> **Action item A**:
In the vaccination poll article, how many parents did the researchers survey?
> **Action item B**:
Rewrite the vaccination poll article from "Four in 10 parents said" to "past 15 years.", swapping "pediatrician" for "family doctor".
> **Action item C**:
Extend the vaccination poll article from its last sentence.

> **Exercise text**:

This could get families to give another doctor a shot.
Four in 10 parents said they are “very” or “somewhat likely” to bring their child to a different pediatrician if they learned that their primary care physician also treated families who refused to vaccinate their children, according to a new national poll from the University of Michigan. What’s more, three in 10 think their child’s primary care doctor should ask anti-vaxxer parents to find another health provider.
The vaccination debate has spread for the past several years, with an increasing number of parents delaying or refusing to vaccinate their kids over religious reasons, personal or philosophical beliefs, and safety concerns — such as a widely discredited and retracted 1998 study that suggested a link between the MMR (measles, mumps and rubella) vaccine and autism. As a result, the number of kids under age 2 who remain unvaccinated has quadrupled over the past 15 years.
The danger: Unvaccinated kids are at risk of contracting these highly contagious and sometimes serious diseases — such as measles, which has seen U.S. cases spike to the highest level in 25 years. And these children in turn can expose infants who are still too young to get the vaccines, as well as pregnant women, the elderly and people with weakened immune systems.
“Parents may assume that when they take their child to the doctor, they are in a setting that will not expose their child to diseases,” wrote study author Sarah Clark, MPH, from the C.S. Mott Children’s Hospital at the University of Michigan. “Parents may not have considered that there could another child in the waiting room whose parents have refused all vaccines.”
Turns out, many pro-vaccination parents weren’t happy to hear that.
Researchers surveyed 2,032 parents with at least one child under 18 about their views on how health practices should treat kids who haven’t been vaccinated.
And four in 10 parents (43%) said they would want to know if there were other kids at their child’s primary care office whose parents had refused all vaccines. If unvaccinated kids were being seen, 12% of parents said they were “very likely” to switch doctors, and 29% said they were “somewhat likely” to do so.

> **Source material**:
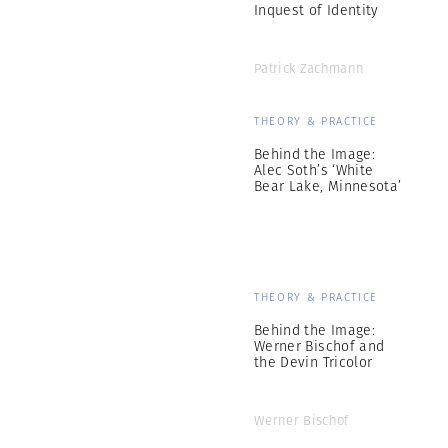
Inquest of Identity
Patrick Zachmann
THEORY & PRACTICE
Behind the Image:
Alec Soth’s ‘White
Bear Lake, Minnesota’
THEORY & PRACTICE
Behind the Image:
Werner Bischof and
the Devin Tricolor
Werner Bischof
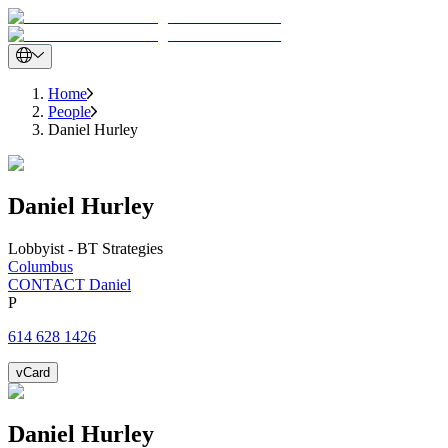
Home
People
Daniel Hurley
Daniel
Hurley
Lobbyist - BT Strategies
Columbus
CONTACT Daniel
P
614 628 1426
vCard
Daniel
Hurley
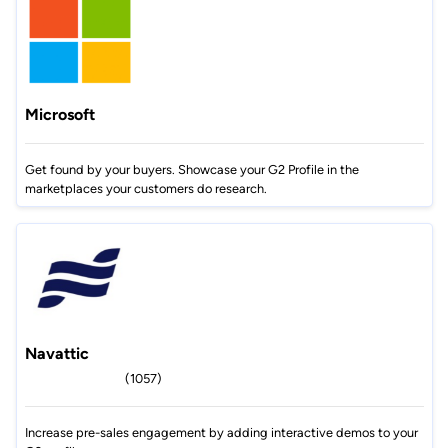
Microsoft
Get found by your buyers. Showcase your G2 Profile in the
marketplaces your customers do research.
Navattic
(1057)
Increase pre-sales engagement by adding interactive demos to your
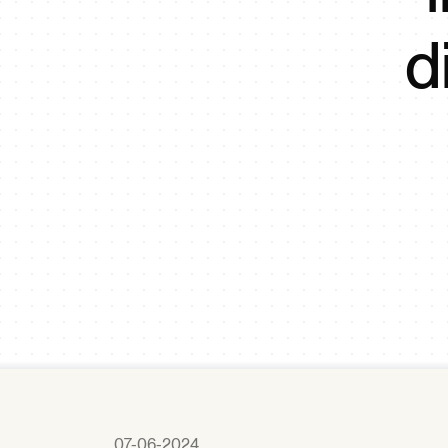
d
07-06-2024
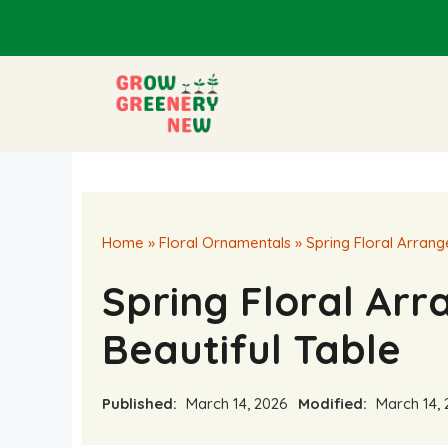
Skip
to
content
Home
»
Floral Ornamentals
»
Spring Floral Arrang
Spring Floral Ar
Beautiful Table
Published:
March 14, 2026
Modified:
March 14, 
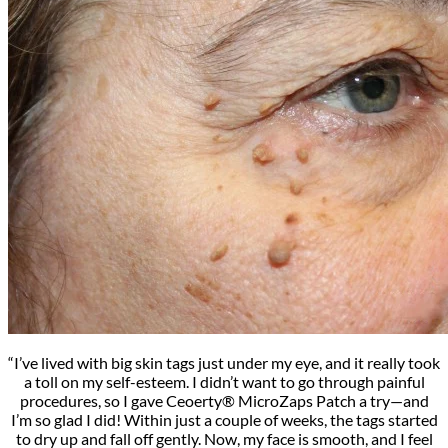
“I’ve lived with big skin tags just under my eye, and it really took
a toll on my self-esteem. I didn’t want to go through painful
procedures, so I gave Ceoerty® MicroZaps Patch a try—and
I’m so glad I did! Within just a couple of weeks, the tags started
to dry up and fall off gently. Now, my face is smooth, and I feel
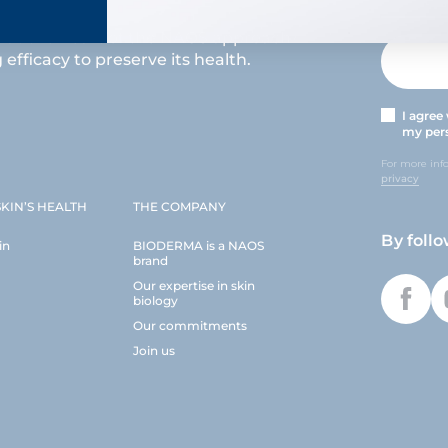
s at the heart of the NAOS approach
efficacy to preserve its health.
I agree
my pers
For more inf
privacy
KIN’S HEALTH
THE COMPANY
By foll
in
BIODERMA is a NAOS
brand
Our expertise in skin
biology
Our commitments
Join us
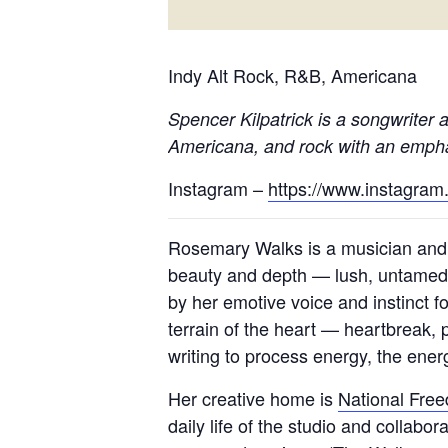
Indy Alt Rock, R&B, Americana
Spencer Kilpatrick
is a songwriter a
Americana, and rock with an emphas
Instagram –
https://www.instagram
Rosemary Walks is a musician and
beauty and depth — lush, untamed,
by her emotive voice and instinct 
terrain of the heart — heartbreak, 
writing to process energy, the energ
Her creative home is
National Fre
daily life of the studio and collabo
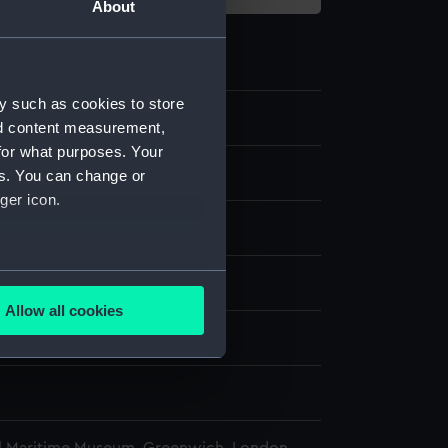
About
y such as cookies to store
2.1
nd content measurement,
for what purposes. Your
abbard
es. You can change or
ger icon.
eather
several meters
display
Allow all cookies
ails section
.
wn
e is used, and to help us
edded content from third-
y time.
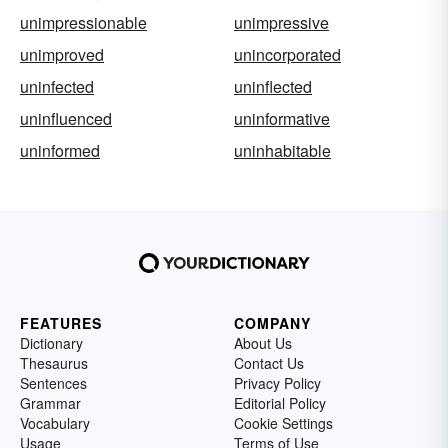
unimpressionable
unimpressive
unimproved
unincorporated
uninfected
uninflected
uninfluenced
uninformative
uninformed
uninhabitable
FEATURES
COMPANY
Dictionary
About Us
Thesaurus
Contact Us
Sentences
Privacy Policy
Grammar
Editorial Policy
Vocabulary
Cookie Settings
Usage
Terms of Use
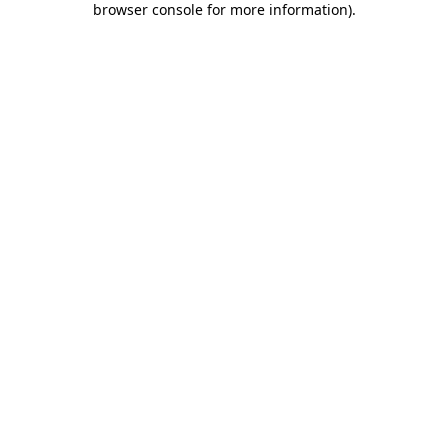
browser console for more information)
.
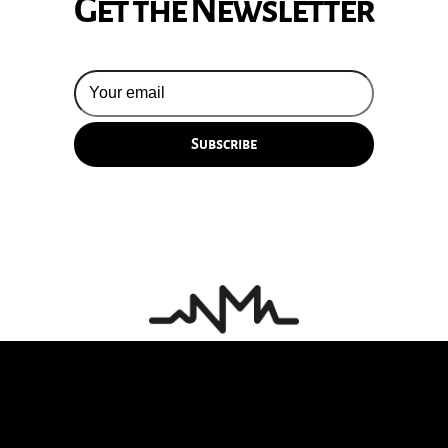
Get the Newsletter
© 2026 Silversun Pickups
Email Terms
Site by Fade Agency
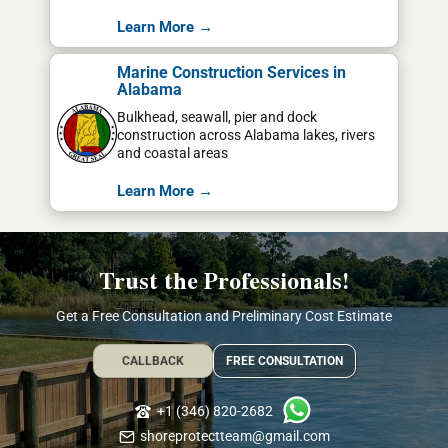
Learn More →
Marine Construction Services in
Alabama
Bulkhead, seawall, pier and dock
construction across Alabama lakes, rivers
and coastal areas
Learn More →
Trust the Professionals!
Get a Free Consultation and Preliminary Cost Estimate
CALLBACK
FREE CONSULTATION
+1 (346) 820-2682
shoreprotectteam@gmail.com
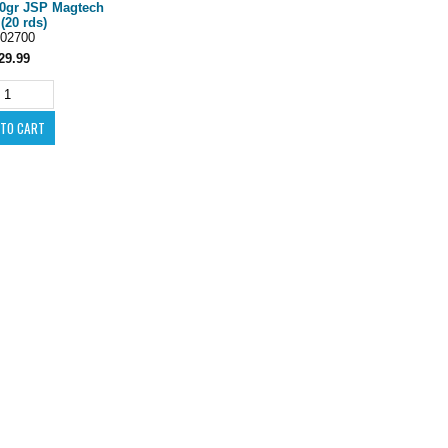
60gr JSP Magtech
(20 rds)
02700
29.99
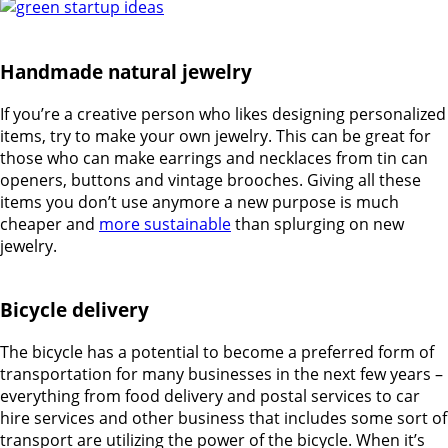
Handmade natural jewelry
If you’re a creative person who likes designing personalized
items, try to make your own jewelry. This can be great for
those who can make earrings and necklaces from tin can
openers, buttons and vintage brooches. Giving all these
items you don’t use anymore a new purpose is much
cheaper and
more sustainable
than splurging on new
jewelry.
Bicycle delivery
The bicycle has a potential to become a preferred form of
transportation for many businesses in the next few years –
everything from food delivery and postal services to car
hire services and other business that includes some sort of
transport are utilizing the power of the bicycle. When it’s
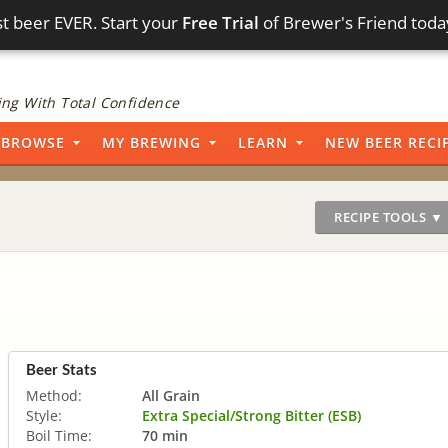
t beer EVER. Start your
Free Trial
of Brewer's Friend toda
ng With Total Confidence
BROWSE
MY BREWING
LEARN
NEW BEER RECI
RECIPE TOOLS ▼
Beer Stats
Method:
All Grain
Style:
Extra Special/Strong Bitter (ESB)
Boil Time:
70 min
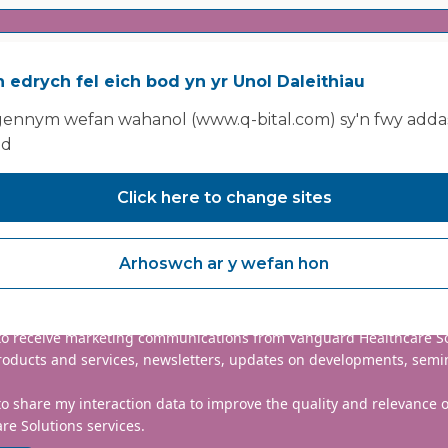
 edrych fel eich bod yn yr Unol Daleithiau
ennym wefan wahanol (www.q-bital.com) sy'n fwy addas
ad
Click here to change sites
nclude country code, e.g. +44
Arhoswch ar y wefan hon
mmitted to protecting and respecting your privacy. We will only
information to administer your account and provide the services
d.
 to receive marketing communications from Vanguard Healthcare S
roducts and services, newsletters, updates on developments, semi
to share my interaction data to improve the quality and relevance
re Solutions services.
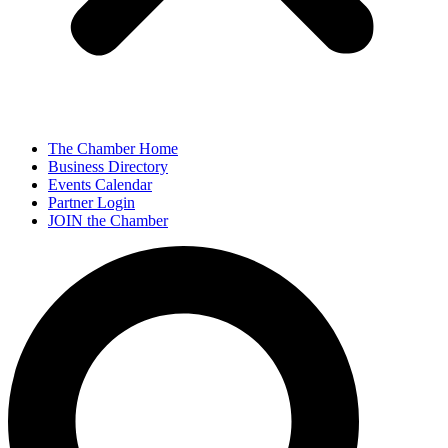
The Chamber Home
Business Directory
Events Calendar
Partner Login
JOIN the Chamber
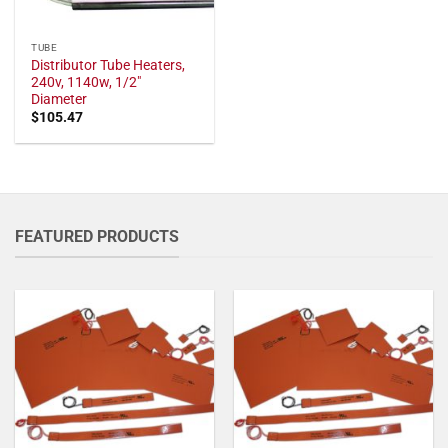
TUBE
Distributor Tube Heaters,
240v, 1140w, 1/2"
Diameter
$
105.47
FEATURED PRODUCTS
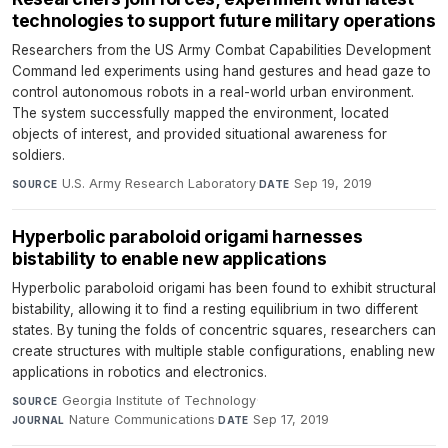
technologies to support future military operations
Researchers from the US Army Combat Capabilities Development
Command led experiments using hand gestures and head gaze to
control autonomous robots in a real-world urban environment.
The system successfully mapped the environment, located
objects of interest, and provided situational awareness for
soldiers.
U.S. Army Research Laboratory
·
Sep 19, 2019
SOURCE
DATE
Hyperbolic paraboloid origami harnesses
bistability to enable new applications
Hyperbolic paraboloid origami has been found to exhibit structural
bistability, allowing it to find a resting equilibrium in two different
states. By tuning the folds of concentric squares, researchers can
create structures with multiple stable configurations, enabling new
applications in robotics and electronics.
Georgia Institute of Technology
·
SOURCE
Nature Communications
·
Sep 17, 2019
JOURNAL
DATE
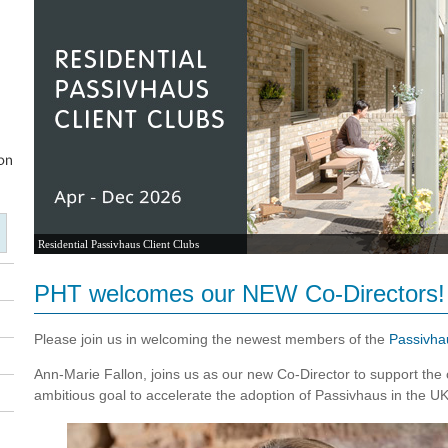
Residential Passivhaus Client Clubs
PHT welcomes our NEW Co-Directors!
Please join us in welcoming the newest members of the
Passivha
Ann-Marie Fallon, joins us as our new Co-Director to support the cr
ambitious goal to accelerate the adoption of Passivhaus in the UK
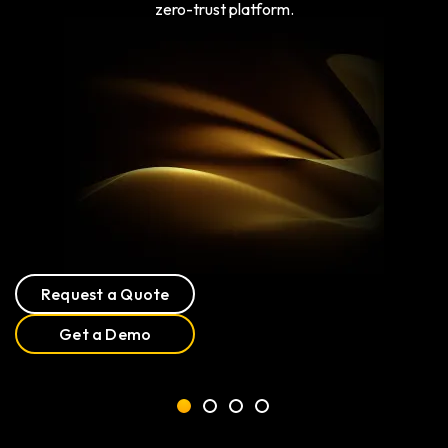
zero-trust platform.
Request a Quote
Get a Demo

> **Written response A**:
2,032 parents with at least one child under 18.

> **Written response B**:
Four in 10 parents said they are “very” or “somewhat likely” to bring their child to a different family doctor if they learned that their primary care physician also treated families who refused to vaccinate their children, according to a new national poll from the University of Michigan. What’s more, three in 10 think their child’s primary care doctor should ask anti-vaxxer parents to find another health provider.
The vaccination debate has spread for the past several years, with an increasing number of parents delaying or refusing to vaccinate their kids over religious reasons, personal or philosophical beliefs, and safety concerns — such as a widely discredited and retracted 1998 study that suggested a link between the MMR (measles, mumps and rubella) vaccine and autism. As a result, the number of kids under age 2 who remain unvaccinated has quadrupled over the past 15 years.

> **Written response C**:
Parents in this study were also split on how to treat children who haven’t received any inoculations. More than one in four (27%) said unvaccinated children should wear masks in the waiting room to protect the most vulnerable patients; 17% said that unvaccinated children should not be allowed to use the waiting room at all. But 28% felt that their doctor’s office should allow unvaccinated children to continue receiving care, with no restrictions.
“When a family refuses all childhood vaccines, it puts providers in a challenging position,” wrote Clark. Her report concludes that, “primary care providers need to think carefully about whether to institute policies to prevent their patients from being exposed to vaccine-preventable diseases, and then communicate those policies to all patients in their practice.”
But parents should also be proactive about asking their children’s doctors about their immunization policies. More than a third of parents (38%) weren’t sure whether their child’s primary care office had policies around treating unvaccinated children, however. Thirty-nine percent said their provider required children get all of the recommended vaccines, and 8% said that children at their primary care office were only required to get some vaccines. Just 15% said their doctor’s office had no policy at all.
Some states are also cracking down on parents who don’t vaccinate their kids. New York eliminated a religious exemption to vaccine requirements for schoolchildren in June, joining California, Maine, Mississippi and West Virginia, among others. Last spring, New York City ordered mandatory vaccinations in four Brooklyn zip codes where many members of the ultra-Orthodox Jewish community were at the center of a measles outbreak. There are fines of up to $1,000 for noncompliance.
The CDC estimates that vaccines prevent 322 million illness, 21 million hospitalizations and 732,000 deaths, at a net savings of $295 billion in direct costs and $1.38 trillion in total societal costs.